Egypt: Faith After the Pharaohs
Last week I visited this exhibition at the British Museum. It covers a period of twelve centuries from 30 BC, when Egypt became part of the Roman Empire, to AD 1171 and tells the story of the shift from the traditional worship of many gods to the monotheism. When Constantine was converted to Christianity, Christianity gradually became the dominant religion, only to be displaced by the Islamic invasion of the seventh century. There was also a Jewish community.
There is a lot to take on board from the informative panels and I found this fascinating, but of course the objects are the stars of the show: textiles, coins, manuscripts, jewellery, pottery. It wasn’t always the most precious or the showiest objects that have stuck in my mind. Egypt’s hot, dry climate allowed things to be preserved that in other cultures have vanished. It was touching to see a stripy child’s sock, a toy horse, and a mummy portrait of a little girl, who had died aged seven.
Although there was occasional tension and violence between the different communities, there were long periods when the communities lived peacefully side by side and were influenced by each other in their arts and crafts.

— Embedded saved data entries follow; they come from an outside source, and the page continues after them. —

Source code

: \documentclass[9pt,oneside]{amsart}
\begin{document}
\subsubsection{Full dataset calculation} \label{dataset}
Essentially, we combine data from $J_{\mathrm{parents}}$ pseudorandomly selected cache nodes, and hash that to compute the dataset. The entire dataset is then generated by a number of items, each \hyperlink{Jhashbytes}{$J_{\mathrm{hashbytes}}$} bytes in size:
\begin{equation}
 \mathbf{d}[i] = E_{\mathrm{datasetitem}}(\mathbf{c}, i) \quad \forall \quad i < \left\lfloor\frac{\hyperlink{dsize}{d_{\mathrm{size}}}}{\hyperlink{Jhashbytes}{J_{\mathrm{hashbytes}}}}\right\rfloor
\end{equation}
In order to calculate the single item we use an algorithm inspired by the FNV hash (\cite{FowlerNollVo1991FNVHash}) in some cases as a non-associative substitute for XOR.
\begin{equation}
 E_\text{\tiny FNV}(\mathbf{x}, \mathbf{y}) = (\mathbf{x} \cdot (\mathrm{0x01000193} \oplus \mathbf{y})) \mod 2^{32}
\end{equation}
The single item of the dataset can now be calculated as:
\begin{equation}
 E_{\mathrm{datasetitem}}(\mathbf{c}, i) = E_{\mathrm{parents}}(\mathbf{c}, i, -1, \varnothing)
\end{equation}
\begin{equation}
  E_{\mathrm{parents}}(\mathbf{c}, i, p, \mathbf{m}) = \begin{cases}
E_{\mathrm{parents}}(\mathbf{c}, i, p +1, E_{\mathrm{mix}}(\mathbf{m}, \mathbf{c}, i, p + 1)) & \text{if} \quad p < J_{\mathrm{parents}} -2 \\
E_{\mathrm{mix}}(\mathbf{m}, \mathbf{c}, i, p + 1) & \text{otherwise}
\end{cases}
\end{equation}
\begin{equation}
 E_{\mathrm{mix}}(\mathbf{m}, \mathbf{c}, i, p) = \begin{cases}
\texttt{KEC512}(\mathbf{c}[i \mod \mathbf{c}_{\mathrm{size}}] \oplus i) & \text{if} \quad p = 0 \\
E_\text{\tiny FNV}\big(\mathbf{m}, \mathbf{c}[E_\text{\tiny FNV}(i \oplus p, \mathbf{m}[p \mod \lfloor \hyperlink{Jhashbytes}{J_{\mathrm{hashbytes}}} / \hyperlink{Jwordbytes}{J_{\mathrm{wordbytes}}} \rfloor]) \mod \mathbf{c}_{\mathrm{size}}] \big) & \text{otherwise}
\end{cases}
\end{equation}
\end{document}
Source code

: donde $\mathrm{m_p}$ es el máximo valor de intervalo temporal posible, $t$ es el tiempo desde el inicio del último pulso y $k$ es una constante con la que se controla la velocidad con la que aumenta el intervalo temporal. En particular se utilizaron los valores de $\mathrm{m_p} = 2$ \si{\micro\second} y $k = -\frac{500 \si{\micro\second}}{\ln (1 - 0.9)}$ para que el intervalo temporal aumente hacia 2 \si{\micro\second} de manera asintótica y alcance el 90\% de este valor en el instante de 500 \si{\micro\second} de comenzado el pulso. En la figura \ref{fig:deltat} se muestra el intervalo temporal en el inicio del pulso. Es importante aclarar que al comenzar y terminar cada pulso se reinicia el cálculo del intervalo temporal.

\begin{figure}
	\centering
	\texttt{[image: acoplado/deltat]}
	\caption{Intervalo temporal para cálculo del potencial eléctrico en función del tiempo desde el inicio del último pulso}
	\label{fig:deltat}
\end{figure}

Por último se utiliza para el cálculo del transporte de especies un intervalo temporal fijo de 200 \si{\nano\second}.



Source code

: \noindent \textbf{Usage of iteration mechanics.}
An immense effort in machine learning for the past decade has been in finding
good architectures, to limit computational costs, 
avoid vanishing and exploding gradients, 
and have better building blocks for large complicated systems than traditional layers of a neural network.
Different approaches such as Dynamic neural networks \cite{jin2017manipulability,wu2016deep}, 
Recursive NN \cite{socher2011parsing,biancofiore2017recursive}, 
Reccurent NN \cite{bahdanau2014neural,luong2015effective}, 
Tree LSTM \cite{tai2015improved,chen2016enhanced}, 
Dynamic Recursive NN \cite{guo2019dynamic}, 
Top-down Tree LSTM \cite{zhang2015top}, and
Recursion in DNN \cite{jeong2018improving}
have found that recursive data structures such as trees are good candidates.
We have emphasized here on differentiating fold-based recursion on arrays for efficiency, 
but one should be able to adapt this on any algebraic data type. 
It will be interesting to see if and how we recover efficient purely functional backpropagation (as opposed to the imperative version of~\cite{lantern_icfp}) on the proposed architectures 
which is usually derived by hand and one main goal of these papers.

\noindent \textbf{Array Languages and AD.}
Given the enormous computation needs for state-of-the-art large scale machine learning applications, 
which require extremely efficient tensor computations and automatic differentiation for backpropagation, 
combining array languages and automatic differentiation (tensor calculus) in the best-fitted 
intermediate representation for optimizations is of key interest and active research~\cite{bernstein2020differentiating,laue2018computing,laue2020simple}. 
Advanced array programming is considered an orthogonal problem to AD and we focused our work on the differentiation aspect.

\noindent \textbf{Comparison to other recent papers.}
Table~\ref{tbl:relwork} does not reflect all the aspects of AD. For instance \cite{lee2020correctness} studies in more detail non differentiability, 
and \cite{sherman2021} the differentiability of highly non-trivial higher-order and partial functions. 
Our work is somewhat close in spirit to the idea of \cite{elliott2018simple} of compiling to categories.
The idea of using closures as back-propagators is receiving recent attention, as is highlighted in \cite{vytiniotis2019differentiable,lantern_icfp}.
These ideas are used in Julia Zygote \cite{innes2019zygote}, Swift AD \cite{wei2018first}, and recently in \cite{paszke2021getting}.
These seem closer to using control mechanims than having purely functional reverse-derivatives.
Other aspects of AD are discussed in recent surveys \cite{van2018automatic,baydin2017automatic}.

I came out of the exhibition thinking of the words of the Quaker, William Penn, written in 1693, ‘The humble, meek, merciful, just, pious, and devout souls are everywhere of one religion: and when death has taken off the mask they will know one another, though the divers liveries they wear here makes them strangers.’ At the week-end after the events in Paris, it was good to hold on to this thought. The exhibition is a timely one and I recommend it. It runs until the 7 February.